A steady exchange rate isn’t the most important feature of a reserve instrument: economist Barry Eichengreen has argued that even significant amounts of inflation wouldn’t in itself be enough to unseat the dollar, for instance. Advocates also argue that broader adoption will stabilize bitcoin’s price over time. But for now, that volatility is simply untenable for a serious reserve instrument.
The grassroots ecosystem around bitcoin may also be a problem. “We know [bitcoin] is a great trustless system,” says Yaya Funasie, a former CIA analyst who studies bitcoin and geopolitics for the Center for a New American Security. “But trust isn’t just in the protocol, but in the world around it. You’re also now elevating the importance of the miners, the developers … The protocol says X, but if we get into an issue and developers want to fork, what’s the legal recourse?”
Conversely, bitcoin would be unappealing for official use in nations that already have their own nominally healthy currency, because it would limit their power to control their money supply. For better or worse, frequent, active intervention in monetary policy is a constant theme of monetary history, and giving that up is a nonstarter for the likes of the U.S. or Japan.

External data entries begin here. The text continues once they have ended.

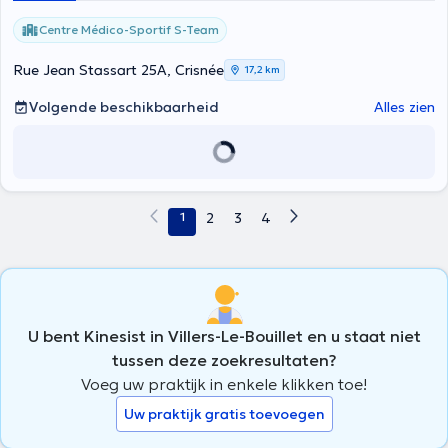
Centre Médico-Sportif S-Team
Rue Jean Stassart 25A, Crisnée
17,2 km
Volgende beschikbaarheid
Alles zien
1
2
3
4
U bent Kinesist in Villers-Le-Bouillet en u staat niet
tussen deze zoekresultaten?
Voeg uw praktijk in enkele klikken toe!
Uw praktijk gratis toevoegen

“The death of the nation-state has been greatly exaggerated,” Fanusie quips.
Far more likely, Fanusie believes, is the international adoption of central bank digital currencies, or CBDCs, which aside from being digital are entirely distinct from cryptocurrencies. They can be even more tightly controlled by central banks than paper currency, which is worrying to critics but appealing to current incumbents like China and the U.S. One of the more appealing possibilities of CBDCs would be their utility for creating a digital synthetic currency consisting of a basket of other currencies. This has potential stabilizing effects for global trade and currencies, and is the gist of a proposal made by Mark Carney, the former head of the Bank of England, for a “synthetic hegemonic currency.” The implications of such a system would be significant, but again, quite distinct from any application of bitcoin.
The final tally
So, in the last analysis, what’s the dollar’s biggest rival?
Short answer: the euro. It’s already a strong second place to the dollar, and built on a legacy of relatively responsible banking. European political integration, though slow, is ongoing, and the ECB could easily issue more Eurozone bonds.
But that’s just based on current conditions. It’s possible, however unlikely, that China could choose to abandon its current impracticable balancing act and let the yuan float, abandoning its domestic economic priorities. A resurgent U.K. economy could make the pound a player again. The arrival of CBDCs would change international trade and accounts in ways that are hard to predict.
But cryptocurrency is the greatest unknown of all. If you’d told me two years ago that even a single country would be holding bitcoin in 2021, I might not have believed you – yet here we are. El Salvador’s move, however tentative, has highlighted the idea of bitcoin adoption for a lot of other similarly-situated states, and it seems very likely at least some will make similar moves in coming years.
More broadly, development and adoption are happening so fast in crypto that it’s simply impossible to predict where we go from here. Fundamental geopolitical forces suggest there is a role for a neutral non-state currency. The biggest question may be whether incumbents like China and the U.S. will allow it to grow – or strangle it to strengthen their own positions.